Data maturity is seen in how you handle things before AND after you create the technical requirements. Its what you do to prepare prior to the user interviews, and how you check back in with them and building teams after the creating technical requirements.
6. Connecting Your Experience
“No experience goes to waste. Its how you use it,” was a phrase I was told as a child. This also applies very well to data maturity.
Your experience matters. Often things we learned in one job will translate into another. They serve as guide posts to the knowledge we need to research to get the job done. We all do it.
But at a certain point, we template experiences. We use them to solve business problems while disregarding the context of the experience. What worked good in the past is not always the most efficient, economical, or correct solution. It can create unmaintainable business products or solutions.

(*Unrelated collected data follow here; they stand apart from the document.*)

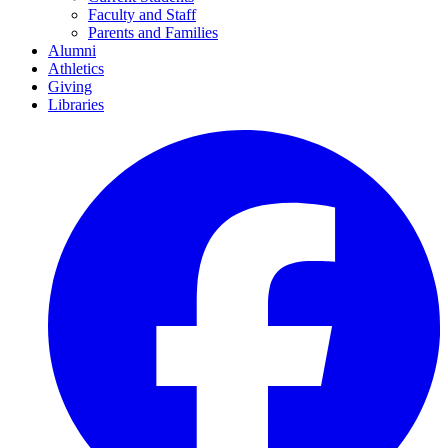
Faculty and Staff
Parents and Families
Alumni
Athletics
Giving
Libraries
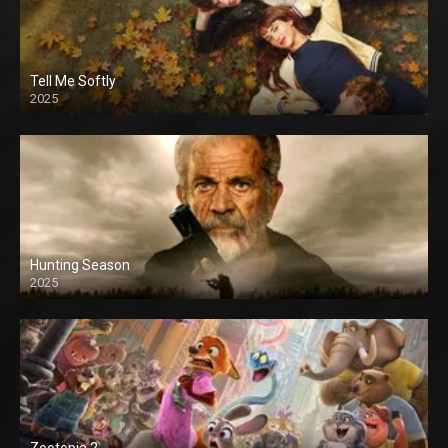
Tell Me Softly
2025
Hunting Season
2025
Zootopia 2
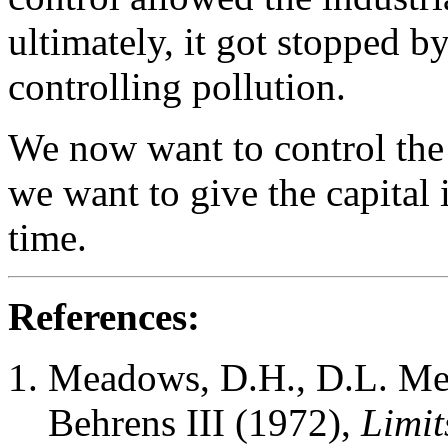
ultimately, it got stopped by
controlling pollution.
We now want to control the 
we want to give the capital
time.
References:
Meadows, D.H., D.L. Me
Behrens III (1972),
Limit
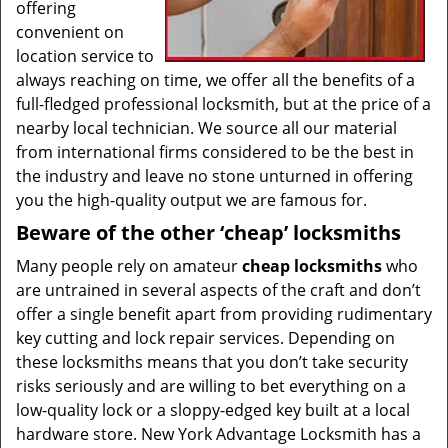
offering
convenient on
location service to
always reaching on time, we offer all the benefits of a
full-fledged professional locksmith, but at the price of a
nearby local technician. We source all our material
from international firms considered to be the best in
the industry and leave no stone unturned in offering
you the high-quality output we are famous for.
Beware of the other ‘cheap’ locksmiths
Many people rely on amateur
cheap locksmiths
who
are untrained in several aspects of the craft and don’t
offer a single benefit apart from providing rudimentary
key cutting and lock repair services. Depending on
these locksmiths means that you don’t take security
risks seriously and are willing to bet everything on a
low-quality lock or a sloppy-edged key built at a local
hardware store. New York Advantage Locksmith has a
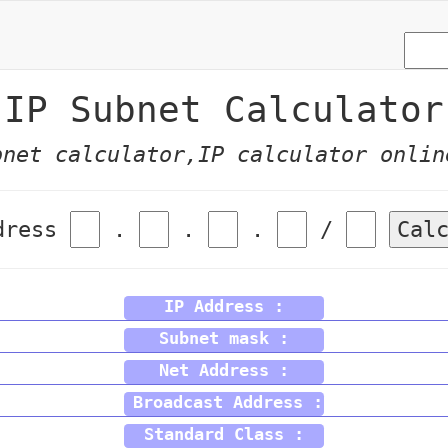
IP Subnet Calculator
bnet calculator,IP calculator onlin
dress
.
.
.
/
Cal
IP Address :
Subnet mask :
Net Address :
Broadcast Address :
Standard Class :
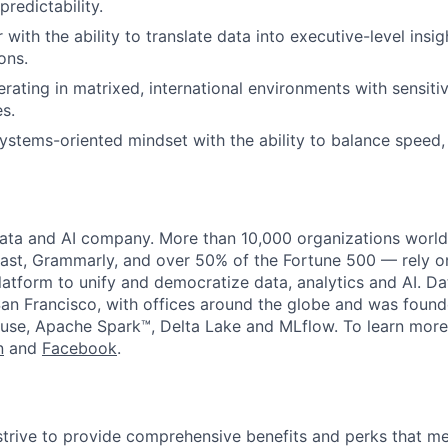
predictability.
r with the ability to translate data into executive-level insi
ons.
rating in matrixed, international environments with sensitiv
es.
systems-oriented mindset with the ability to balance speed
data and AI company. More than 10,000 organizations worl
st, Grammarly, and over 50% of the Fortune 500 — rely o
latform to unify and democratize data, analytics and AI. Da
an Francisco, with offices around the globe and was founde
use, Apache Spark™, Delta Lake and MLflow. To learn more
n
and
Facebook
.
strive to provide comprehensive benefits and perks that me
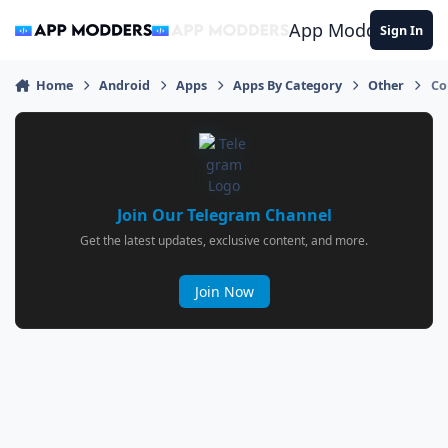
Jump to content
App Modders
Sign In
Home
Android
Apps
Apps By Category
Other
Co
Join Our Telegram Channel
Get the latest updates, exclusive content, and more.
Join Now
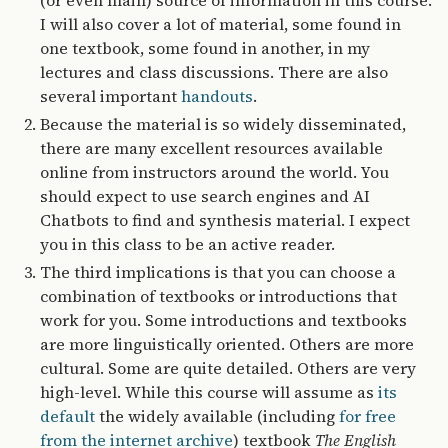
(or even main) source of information in this course.
I will also cover a lot of material, some found in
one textbook, some found in another, in my
lectures and class discussions. There are also
several important
handouts
.
Because the material is so widely disseminated,
there are many excellent resources available
online from instructors around the world. You
should expect to use search engines and AI
Chatbots to find and synthesis material. I expect
you in this class to be an active reader.
The third implications is that you can choose a
combination of textbooks or introductions that
work for you. Some introductions and textbooks
are more linguistically oriented. Others are more
cultural. Some are quite detailed. Others are very
high-level. While this course will assume as
its
default
the widely available (including
for free
from the internet archive
) textbook
The English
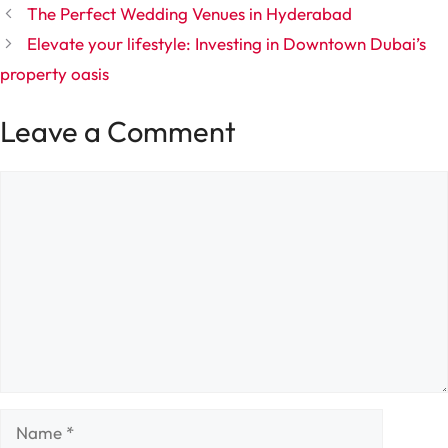
The Perfect Wedding Venues in Hyderabad
Elevate your lifestyle: Investing in Downtown Dubai’s
property oasis
Leave a Comment
Comment
Name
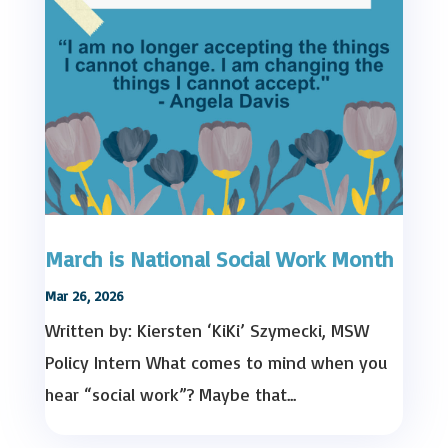
March is National Social Work Month
Mar 26, 2026
Written by: Kiersten ‘KiKi’ Szymecki, MSW
Policy Intern What comes to mind when you
hear “social work”? Maybe that...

Data maturity here means you know how to filter that context. A data mature person can filiter through the business, engineering, and cost contexts. All the while using learned experience. They don’t template — they adapt.
They create a solution from one experience, and combine it with the experience from another. While acknowledging context of the current business problem — discarding experiences and knowledge that is irrelevant to answering it.
These experiences may not even be from the same industry or use case
Data mature people are creative about applying their experiences.
Conclusions
Data maturity takes constant training, practice, and experience. It is something that must be constantly trained and practiced. Developing it not only improves your current skill set, it expands it.
Exposing yourself to other data problems helps increase your range of creativity.
There’s more than one way to solve a math problem — which applies to data maturity. Its developing flexiblity and critical thinking. Its learning the fundamentals well so that you can see different ways of approaching problems.
Its the key to delivering value, lowering costs, and increasing efficiency.